• **Prompt**: Pull every line with "center" from the material.

• **Data shown**:
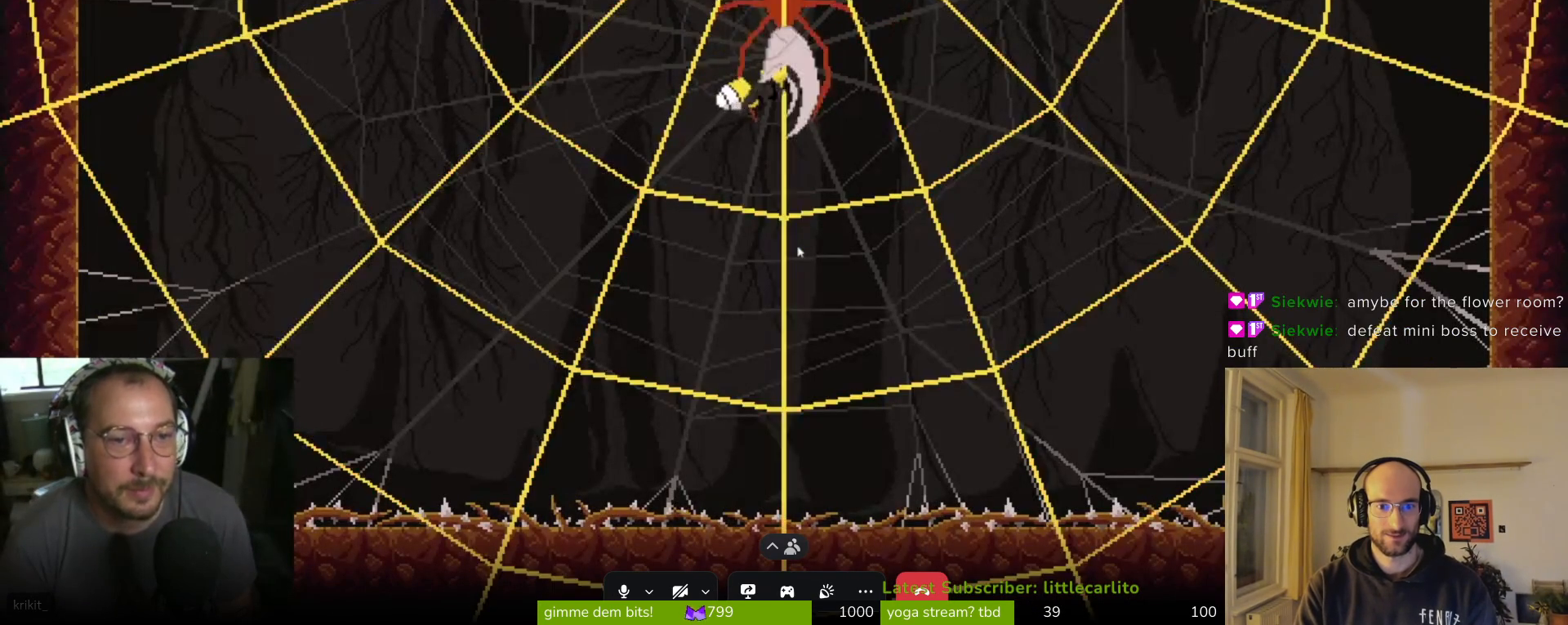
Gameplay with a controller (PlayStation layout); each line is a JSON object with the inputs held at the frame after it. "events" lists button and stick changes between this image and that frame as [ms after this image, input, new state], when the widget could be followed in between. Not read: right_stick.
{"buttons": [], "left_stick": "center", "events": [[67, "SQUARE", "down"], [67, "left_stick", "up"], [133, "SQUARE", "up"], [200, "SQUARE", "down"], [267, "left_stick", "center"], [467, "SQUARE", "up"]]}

--

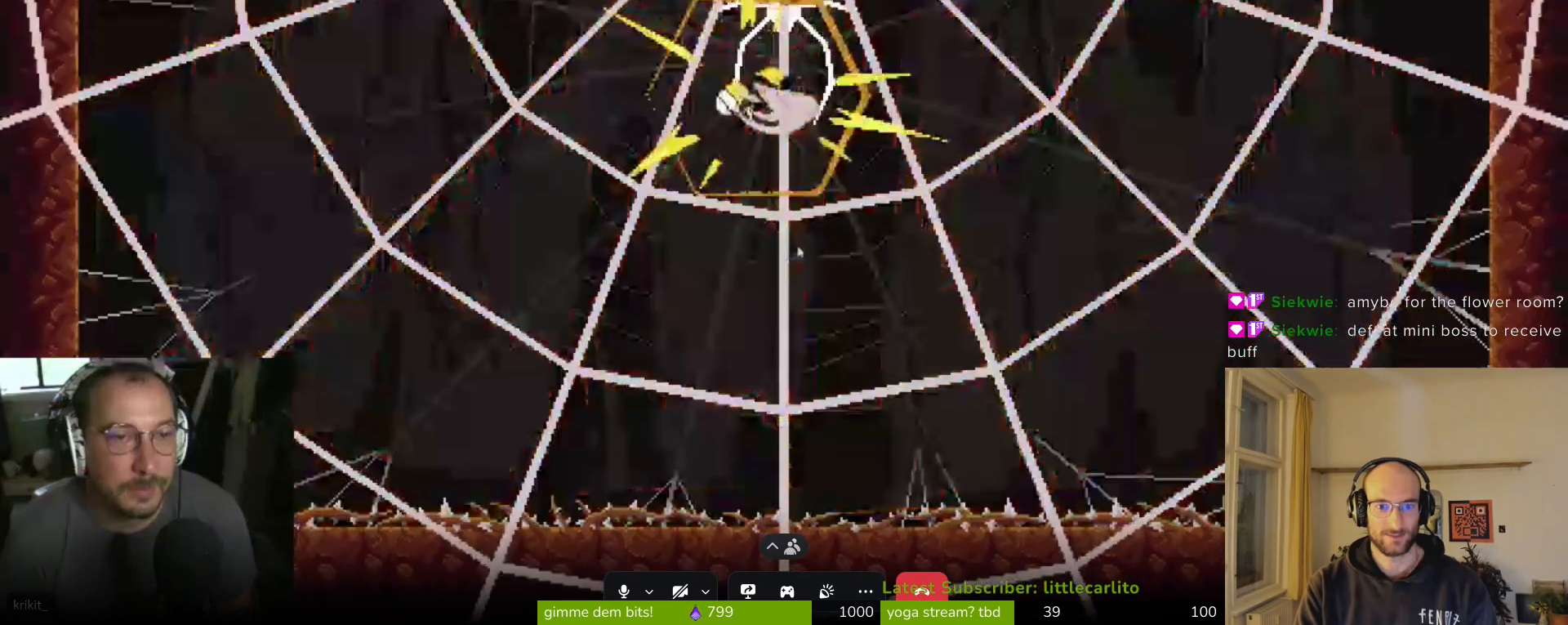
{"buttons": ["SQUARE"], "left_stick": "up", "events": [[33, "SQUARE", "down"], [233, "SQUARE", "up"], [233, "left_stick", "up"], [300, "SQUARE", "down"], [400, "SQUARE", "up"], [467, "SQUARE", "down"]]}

---

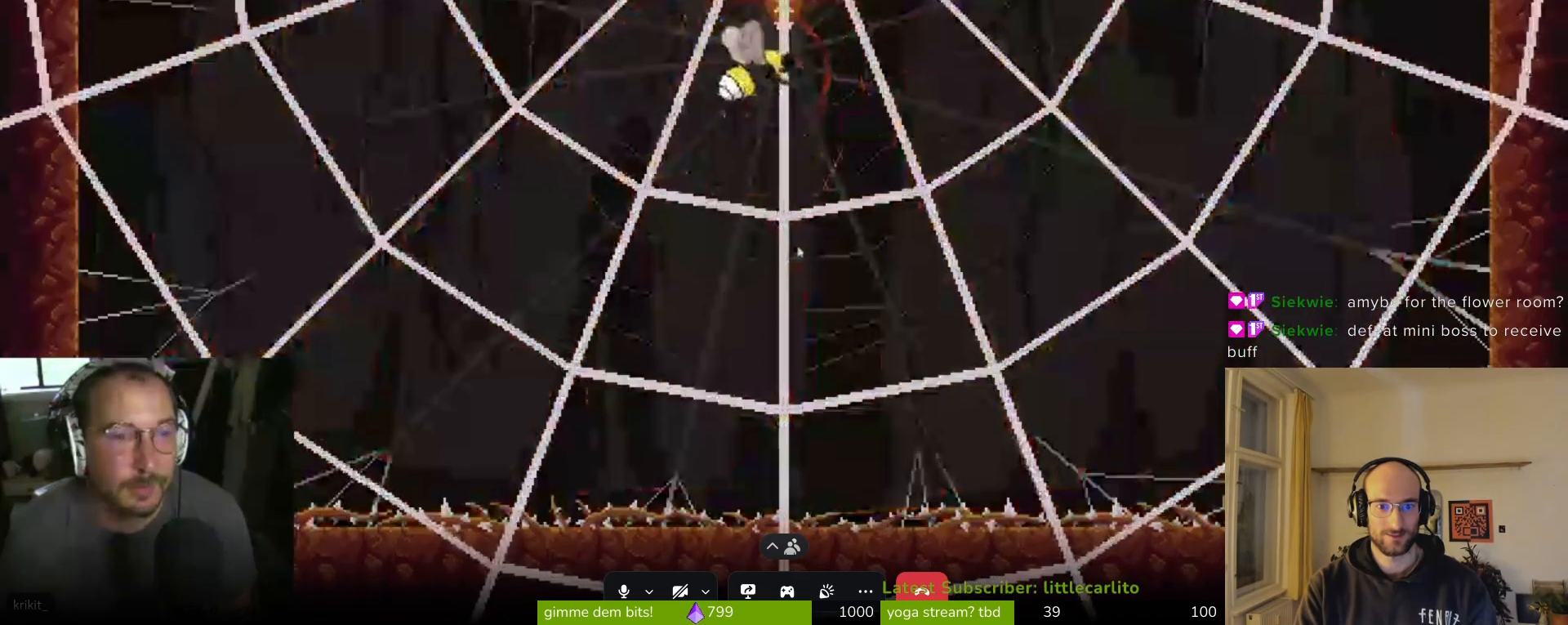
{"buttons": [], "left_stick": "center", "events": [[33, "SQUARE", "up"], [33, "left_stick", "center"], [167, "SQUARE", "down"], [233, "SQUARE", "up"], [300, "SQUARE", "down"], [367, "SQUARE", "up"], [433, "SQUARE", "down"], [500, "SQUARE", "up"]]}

• **Expected answer**:
{"buttons": [], "left_stick": "center", "events": [[67, "SQUARE", "down"], [67, "left_stick", "up"], [133, "SQUARE", "up"], [200, "SQUARE", "down"], [267, "left_stick", "center"], [467, "SQUARE", "up"]]}
{"buttons": [], "left_stick": "center", "events": [[33, "SQUARE", "up"], [33, "left_stick", "center"], [167, "SQUARE", "down"], [233, "SQUARE", "up"], [300, "SQUARE", "down"], [367, "SQUARE", "up"], [433, "SQUARE", "down"], [500, "SQUARE", "up"]]}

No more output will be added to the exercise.